_What the task requires:_ Each line below that contains "لأبناء" should be counted; give the total alone.

_Data in this exercise:_
· · · · ·

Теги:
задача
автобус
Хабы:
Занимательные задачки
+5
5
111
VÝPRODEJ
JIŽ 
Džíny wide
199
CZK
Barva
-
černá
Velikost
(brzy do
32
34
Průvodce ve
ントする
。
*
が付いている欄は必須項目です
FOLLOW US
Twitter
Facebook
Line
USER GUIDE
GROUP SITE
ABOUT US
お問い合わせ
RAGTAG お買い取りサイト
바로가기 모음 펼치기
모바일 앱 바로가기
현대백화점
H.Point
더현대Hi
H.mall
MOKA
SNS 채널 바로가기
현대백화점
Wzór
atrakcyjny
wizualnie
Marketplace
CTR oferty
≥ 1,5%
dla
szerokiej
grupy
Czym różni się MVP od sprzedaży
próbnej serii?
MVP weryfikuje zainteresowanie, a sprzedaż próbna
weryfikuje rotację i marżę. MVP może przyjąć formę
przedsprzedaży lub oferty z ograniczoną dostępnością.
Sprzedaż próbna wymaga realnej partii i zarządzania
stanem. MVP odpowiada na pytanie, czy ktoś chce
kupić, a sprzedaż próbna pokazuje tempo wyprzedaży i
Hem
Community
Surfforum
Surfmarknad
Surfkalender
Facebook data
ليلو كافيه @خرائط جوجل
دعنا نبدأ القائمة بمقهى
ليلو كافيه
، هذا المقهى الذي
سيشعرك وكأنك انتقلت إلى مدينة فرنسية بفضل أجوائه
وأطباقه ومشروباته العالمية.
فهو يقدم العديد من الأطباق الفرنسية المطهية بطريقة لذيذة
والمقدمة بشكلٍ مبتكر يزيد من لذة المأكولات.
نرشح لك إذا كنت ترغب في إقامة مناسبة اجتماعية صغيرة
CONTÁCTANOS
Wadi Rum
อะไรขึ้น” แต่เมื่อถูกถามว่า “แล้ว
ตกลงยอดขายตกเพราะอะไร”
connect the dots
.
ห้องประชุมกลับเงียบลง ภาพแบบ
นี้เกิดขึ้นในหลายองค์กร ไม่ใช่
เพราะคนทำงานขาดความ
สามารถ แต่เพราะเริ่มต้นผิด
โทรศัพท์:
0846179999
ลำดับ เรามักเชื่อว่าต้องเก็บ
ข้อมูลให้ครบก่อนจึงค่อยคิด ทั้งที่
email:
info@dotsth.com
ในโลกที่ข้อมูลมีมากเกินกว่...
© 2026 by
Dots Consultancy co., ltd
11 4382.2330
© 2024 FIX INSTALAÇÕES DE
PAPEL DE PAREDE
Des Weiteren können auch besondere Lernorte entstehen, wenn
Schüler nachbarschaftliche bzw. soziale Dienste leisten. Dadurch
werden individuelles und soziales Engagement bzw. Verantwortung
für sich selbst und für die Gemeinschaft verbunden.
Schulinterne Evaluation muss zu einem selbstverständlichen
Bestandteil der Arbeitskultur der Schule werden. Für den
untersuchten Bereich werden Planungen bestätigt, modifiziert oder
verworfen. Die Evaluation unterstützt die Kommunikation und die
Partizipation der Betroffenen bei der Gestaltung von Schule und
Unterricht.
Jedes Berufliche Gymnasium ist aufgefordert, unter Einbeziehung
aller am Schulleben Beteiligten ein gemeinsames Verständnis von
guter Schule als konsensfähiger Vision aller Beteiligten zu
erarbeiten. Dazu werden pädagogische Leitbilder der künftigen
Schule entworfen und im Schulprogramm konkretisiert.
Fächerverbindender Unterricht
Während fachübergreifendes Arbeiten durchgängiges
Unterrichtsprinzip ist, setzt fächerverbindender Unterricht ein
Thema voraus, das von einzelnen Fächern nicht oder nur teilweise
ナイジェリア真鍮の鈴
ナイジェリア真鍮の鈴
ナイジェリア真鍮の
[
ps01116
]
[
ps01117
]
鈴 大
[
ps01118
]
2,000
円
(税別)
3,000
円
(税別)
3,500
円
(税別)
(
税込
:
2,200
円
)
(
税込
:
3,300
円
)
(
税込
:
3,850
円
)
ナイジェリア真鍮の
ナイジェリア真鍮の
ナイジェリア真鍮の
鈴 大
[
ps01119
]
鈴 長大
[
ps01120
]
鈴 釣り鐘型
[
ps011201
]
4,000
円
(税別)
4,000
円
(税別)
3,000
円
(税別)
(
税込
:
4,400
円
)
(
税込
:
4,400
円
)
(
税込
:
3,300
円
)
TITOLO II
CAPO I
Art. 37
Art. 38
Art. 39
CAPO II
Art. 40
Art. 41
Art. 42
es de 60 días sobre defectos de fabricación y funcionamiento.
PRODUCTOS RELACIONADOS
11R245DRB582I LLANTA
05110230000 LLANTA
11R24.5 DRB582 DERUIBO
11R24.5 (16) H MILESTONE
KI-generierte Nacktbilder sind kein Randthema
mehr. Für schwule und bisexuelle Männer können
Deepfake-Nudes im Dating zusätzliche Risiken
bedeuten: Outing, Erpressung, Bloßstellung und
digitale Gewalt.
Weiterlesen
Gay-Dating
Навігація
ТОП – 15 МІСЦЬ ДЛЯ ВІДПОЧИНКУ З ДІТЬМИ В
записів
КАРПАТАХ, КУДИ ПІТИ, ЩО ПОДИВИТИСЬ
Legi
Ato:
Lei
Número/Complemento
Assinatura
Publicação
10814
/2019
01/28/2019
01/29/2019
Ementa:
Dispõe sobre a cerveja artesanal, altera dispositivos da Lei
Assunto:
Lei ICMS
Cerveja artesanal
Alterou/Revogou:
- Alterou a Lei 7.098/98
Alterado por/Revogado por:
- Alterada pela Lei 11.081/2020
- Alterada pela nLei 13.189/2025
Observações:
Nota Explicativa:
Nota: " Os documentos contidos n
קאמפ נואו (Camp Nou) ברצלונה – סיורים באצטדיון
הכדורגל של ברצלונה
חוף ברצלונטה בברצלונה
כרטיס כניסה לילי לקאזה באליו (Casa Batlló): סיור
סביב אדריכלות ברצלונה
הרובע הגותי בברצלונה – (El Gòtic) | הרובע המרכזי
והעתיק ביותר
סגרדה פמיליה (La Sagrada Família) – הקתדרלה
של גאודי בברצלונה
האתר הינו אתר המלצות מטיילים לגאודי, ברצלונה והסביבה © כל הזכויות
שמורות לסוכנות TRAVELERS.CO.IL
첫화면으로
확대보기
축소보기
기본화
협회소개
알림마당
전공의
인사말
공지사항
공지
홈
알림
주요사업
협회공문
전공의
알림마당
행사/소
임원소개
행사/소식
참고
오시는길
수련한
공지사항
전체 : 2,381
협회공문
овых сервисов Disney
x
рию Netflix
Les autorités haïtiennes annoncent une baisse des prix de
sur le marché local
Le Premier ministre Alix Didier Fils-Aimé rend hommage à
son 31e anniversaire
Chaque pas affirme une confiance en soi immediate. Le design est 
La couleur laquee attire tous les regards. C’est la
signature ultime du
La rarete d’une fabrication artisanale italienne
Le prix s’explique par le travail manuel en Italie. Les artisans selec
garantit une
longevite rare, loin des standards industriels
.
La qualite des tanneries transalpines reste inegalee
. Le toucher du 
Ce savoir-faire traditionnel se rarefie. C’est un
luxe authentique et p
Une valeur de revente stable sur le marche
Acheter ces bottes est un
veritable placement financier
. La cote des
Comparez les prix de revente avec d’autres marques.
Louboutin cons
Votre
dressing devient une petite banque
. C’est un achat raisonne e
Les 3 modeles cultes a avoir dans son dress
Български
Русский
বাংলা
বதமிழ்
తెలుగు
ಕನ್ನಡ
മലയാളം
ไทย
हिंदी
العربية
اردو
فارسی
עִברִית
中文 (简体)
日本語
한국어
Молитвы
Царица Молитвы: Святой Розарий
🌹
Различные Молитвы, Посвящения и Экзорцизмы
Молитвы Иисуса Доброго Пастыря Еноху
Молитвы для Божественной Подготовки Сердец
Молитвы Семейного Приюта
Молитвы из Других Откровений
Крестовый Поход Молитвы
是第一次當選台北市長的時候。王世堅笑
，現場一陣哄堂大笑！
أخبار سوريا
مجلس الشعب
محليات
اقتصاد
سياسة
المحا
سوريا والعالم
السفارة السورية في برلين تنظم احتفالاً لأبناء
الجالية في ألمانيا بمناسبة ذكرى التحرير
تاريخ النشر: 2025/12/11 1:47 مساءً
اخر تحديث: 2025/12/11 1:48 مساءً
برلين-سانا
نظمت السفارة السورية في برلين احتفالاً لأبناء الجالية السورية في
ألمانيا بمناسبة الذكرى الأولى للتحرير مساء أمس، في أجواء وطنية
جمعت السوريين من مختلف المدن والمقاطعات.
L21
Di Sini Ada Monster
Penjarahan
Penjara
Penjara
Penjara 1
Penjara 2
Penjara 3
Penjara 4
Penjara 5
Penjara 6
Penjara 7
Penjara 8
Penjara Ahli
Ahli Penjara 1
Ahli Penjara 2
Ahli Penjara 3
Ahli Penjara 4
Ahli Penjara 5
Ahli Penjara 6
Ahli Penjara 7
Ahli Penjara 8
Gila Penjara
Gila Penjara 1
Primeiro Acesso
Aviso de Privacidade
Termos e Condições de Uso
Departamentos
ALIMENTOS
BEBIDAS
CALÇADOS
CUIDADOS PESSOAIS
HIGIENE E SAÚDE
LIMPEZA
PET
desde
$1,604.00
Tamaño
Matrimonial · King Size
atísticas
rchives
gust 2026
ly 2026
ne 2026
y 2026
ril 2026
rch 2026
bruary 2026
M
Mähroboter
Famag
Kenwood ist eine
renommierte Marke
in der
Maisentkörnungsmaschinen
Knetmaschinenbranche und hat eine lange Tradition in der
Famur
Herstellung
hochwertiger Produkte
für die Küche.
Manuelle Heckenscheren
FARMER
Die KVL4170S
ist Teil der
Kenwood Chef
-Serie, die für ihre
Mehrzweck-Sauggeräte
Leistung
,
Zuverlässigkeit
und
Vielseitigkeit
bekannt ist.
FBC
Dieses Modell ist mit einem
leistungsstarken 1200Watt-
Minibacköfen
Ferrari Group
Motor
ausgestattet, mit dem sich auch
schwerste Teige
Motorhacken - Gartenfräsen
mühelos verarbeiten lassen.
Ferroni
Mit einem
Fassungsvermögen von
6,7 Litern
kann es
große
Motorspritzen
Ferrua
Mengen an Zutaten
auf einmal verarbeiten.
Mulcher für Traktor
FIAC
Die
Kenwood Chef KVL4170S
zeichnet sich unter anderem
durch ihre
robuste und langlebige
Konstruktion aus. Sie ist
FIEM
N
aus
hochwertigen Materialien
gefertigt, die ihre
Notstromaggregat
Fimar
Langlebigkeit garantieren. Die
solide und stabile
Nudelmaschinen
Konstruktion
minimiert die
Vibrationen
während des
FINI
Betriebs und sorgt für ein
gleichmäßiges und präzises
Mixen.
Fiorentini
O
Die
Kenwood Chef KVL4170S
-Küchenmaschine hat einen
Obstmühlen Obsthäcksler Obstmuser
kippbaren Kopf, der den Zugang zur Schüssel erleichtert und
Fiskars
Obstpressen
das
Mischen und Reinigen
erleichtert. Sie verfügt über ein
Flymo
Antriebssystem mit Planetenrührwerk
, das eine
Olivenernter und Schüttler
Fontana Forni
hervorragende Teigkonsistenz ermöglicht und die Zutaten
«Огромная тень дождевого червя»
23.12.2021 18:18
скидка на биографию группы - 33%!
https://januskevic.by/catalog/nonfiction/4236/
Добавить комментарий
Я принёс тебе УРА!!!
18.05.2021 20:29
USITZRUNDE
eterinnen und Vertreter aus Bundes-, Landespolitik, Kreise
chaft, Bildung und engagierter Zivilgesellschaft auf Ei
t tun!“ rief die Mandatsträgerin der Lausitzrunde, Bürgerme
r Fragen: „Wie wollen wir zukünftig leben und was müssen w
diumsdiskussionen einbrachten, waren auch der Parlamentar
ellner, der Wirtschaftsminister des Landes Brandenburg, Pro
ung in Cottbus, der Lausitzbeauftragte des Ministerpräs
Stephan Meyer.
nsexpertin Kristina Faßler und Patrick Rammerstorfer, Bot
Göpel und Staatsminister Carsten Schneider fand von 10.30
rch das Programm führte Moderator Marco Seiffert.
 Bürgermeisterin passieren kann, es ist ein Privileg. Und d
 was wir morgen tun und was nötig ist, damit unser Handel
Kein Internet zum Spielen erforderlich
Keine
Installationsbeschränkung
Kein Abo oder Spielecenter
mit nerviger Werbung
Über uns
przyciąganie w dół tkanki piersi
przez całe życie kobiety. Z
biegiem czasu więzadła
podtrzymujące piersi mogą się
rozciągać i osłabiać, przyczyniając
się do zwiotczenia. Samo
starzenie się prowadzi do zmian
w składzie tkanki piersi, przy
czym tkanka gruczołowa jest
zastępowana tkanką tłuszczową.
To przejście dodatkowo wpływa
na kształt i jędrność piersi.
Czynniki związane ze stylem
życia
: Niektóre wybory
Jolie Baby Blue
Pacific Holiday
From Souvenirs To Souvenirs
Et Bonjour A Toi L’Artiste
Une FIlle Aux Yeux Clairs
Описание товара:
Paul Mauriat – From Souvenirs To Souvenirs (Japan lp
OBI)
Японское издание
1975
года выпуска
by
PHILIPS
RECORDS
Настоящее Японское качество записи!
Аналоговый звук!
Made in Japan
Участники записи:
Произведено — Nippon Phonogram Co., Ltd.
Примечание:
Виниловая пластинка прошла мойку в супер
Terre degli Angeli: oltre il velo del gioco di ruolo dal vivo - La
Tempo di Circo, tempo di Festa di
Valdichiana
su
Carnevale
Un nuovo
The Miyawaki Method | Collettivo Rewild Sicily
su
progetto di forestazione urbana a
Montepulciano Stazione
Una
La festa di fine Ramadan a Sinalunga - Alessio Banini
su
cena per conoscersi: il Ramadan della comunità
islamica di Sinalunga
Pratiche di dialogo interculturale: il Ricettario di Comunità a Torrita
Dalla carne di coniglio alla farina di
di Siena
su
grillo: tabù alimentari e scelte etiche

· · · · ·

_Completed task:_ 2